Pepe Vila explains at RootedCON the automata theory for reversing modern CPUs

March 11, 2020

Pepe Vila explains at RootedCON the automata theory for reversing modern CPUs

The pre-doctoral researcher at the IMDEA Software Institute, Pepe Vila, participated at RootedCON 2020 last 7th of March giving a talk titled ‘The ’80s never died: automata theory for reversing modern CPUs’ (view presentation). He explained his latest paper developed with the support and of the researchers Pierre Ganty and Marco Guarnieri, from IMDEA Software Institute, and Boris Köpf, from Microsoft Research, ‘CacheQuery: Learning Replacement Policies from Hardware Caches’ which reveals the previously unknown implementation of cache replacement policies used in modern processors.

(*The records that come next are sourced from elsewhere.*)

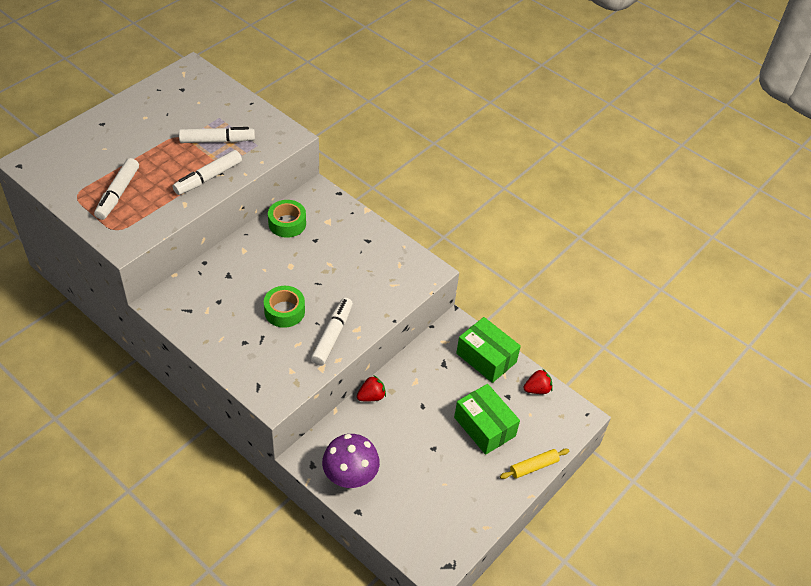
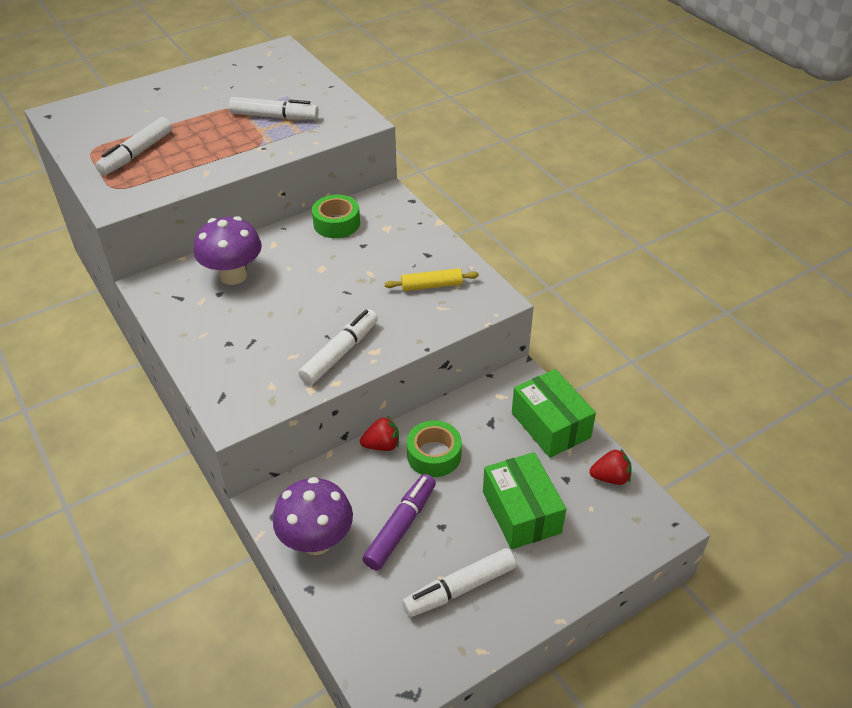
camera: 20 degrees right, 5 degrees down
white marker [173,150,242,195] -> white marker moved to [402,548,516,617]
green tape [264,286,305,328] -> green tape moved to [407,420,462,477]
yellow rolling pin [500,449,569,479] -> yellow rolling pin moved to [385,268,479,291]
none -> purple mushroom [194,216,262,285]
none -> purple marker [362,474,436,571]

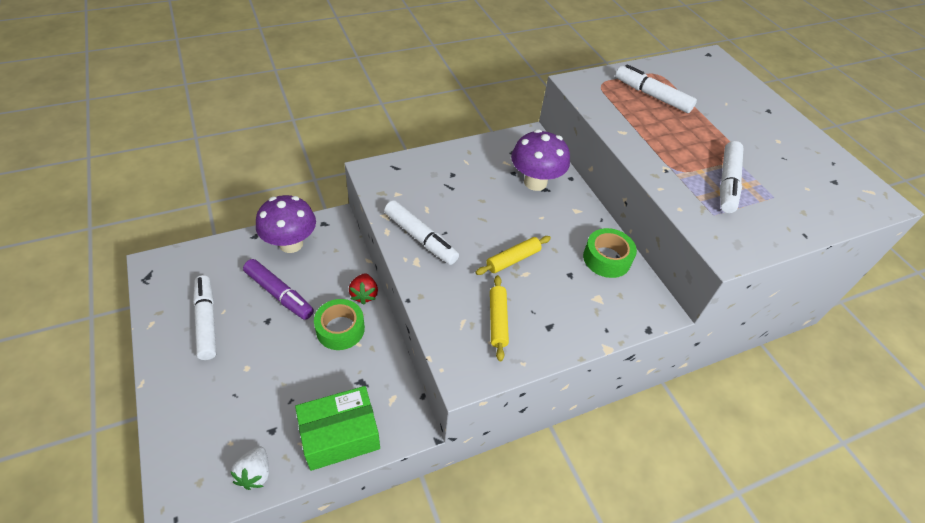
camera: 95 degrees right, 5 degrees up
green box [483,452,566,549] -> none
red strawberry [590,449,632,485] -> white strawberry [230,446,269,490]
none -> yellow rolling pin [475,236,551,275]

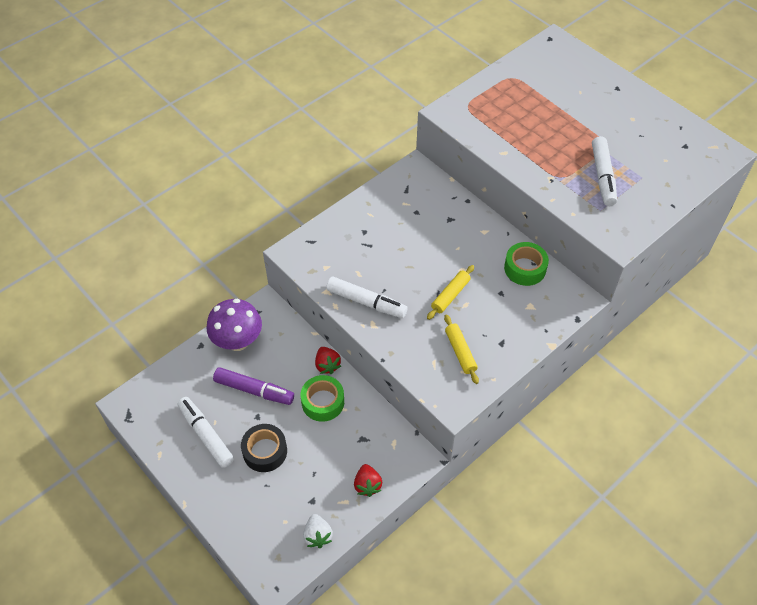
camera: 15 degrees left, 5 degrees up
green box [295,386,380,471] -> red strawberry [354,464,382,497]
purple mushroom [511,129,570,191] -> none
white marker [615,64,697,113] -> none
none -> black tape [241,424,287,472]

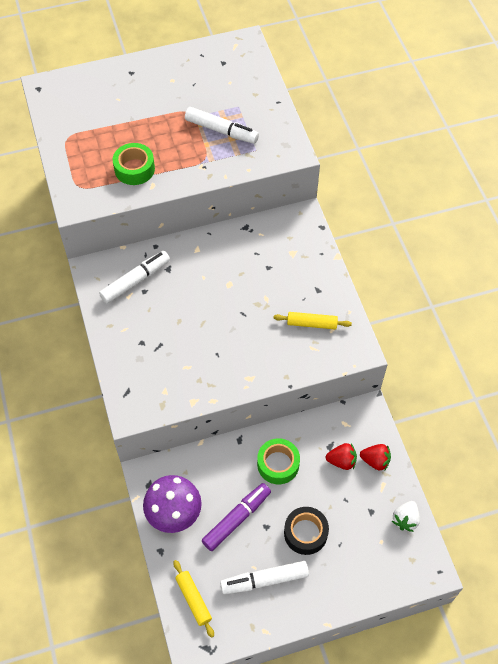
camera: 65 degrees left, 5 degrees up
white strawberry [303,514,333,548] -> white strawberry turned 105 degrees clockwise [392,501,420,532]
red strawberry [315,347,341,374] -> red strawberry moved to [326,443,357,470]
white marker [326,276,408,318] -> white marker moved to [99,251,170,304]
yellow rolling pin [427,265,474,320] -> yellow rolling pin moved to [173,560,214,638]
green tape [504,242,549,286] -> green tape moved to [113,143,155,185]

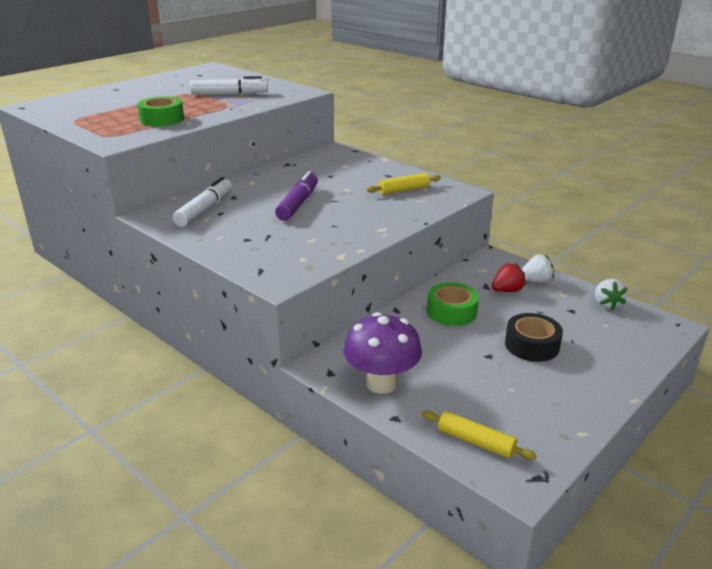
camera: 30 degrees left, 30 degrees down
purple marker [201,483,271,551] -> purple marker moved to [275,171,318,221]
white marker [220,561,309,594] -> none
red strawberry [360,444,391,471] -> white strawberry [521,254,554,283]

Understanding the timing behavior of modern CPUs is crucial for optimizing code and for ensuring timing-related security and safety properties. Unfortunately, the timing behavior of modern processors depends on subtle and poorly documented details of their microarchitecture, which has triggered laborious efforts to reverse-engineer microarchitectural details. Cache replacement policies have received special attention, because they control the content stored in the memory hierarchy and hence heavily influence execution time.

In the paper, which has been accepted into PLDI'20 (Conference on Programming Language Design and Implementation), researchers from the IMDEA Software Institute and Microsoft Research present an end-to-end solution for automatically learning cache replacement policies from hardware time measurements. Their contribution is based on two main contributions: a tool, called CacheQuery, that provides an interface to any set in the cache hierarchy, freeing the user from having to deal with intricate details such as address translation, index mapping, interference from other cache levels or measurement noise; and, an algorithm, called Polka, that provides an abstract automaton for the cache replacement policy, and exploits various symmetries that make the automaton learning techniques applicable to the problem. In addition, they have been able to synthesize programs to automatically derive readable descriptions of the learned replacement policy.

In the experimental phase, their tests have been successful in learning several cache replacement policies used in Intel’s latest processors, including two previously undocumented policies.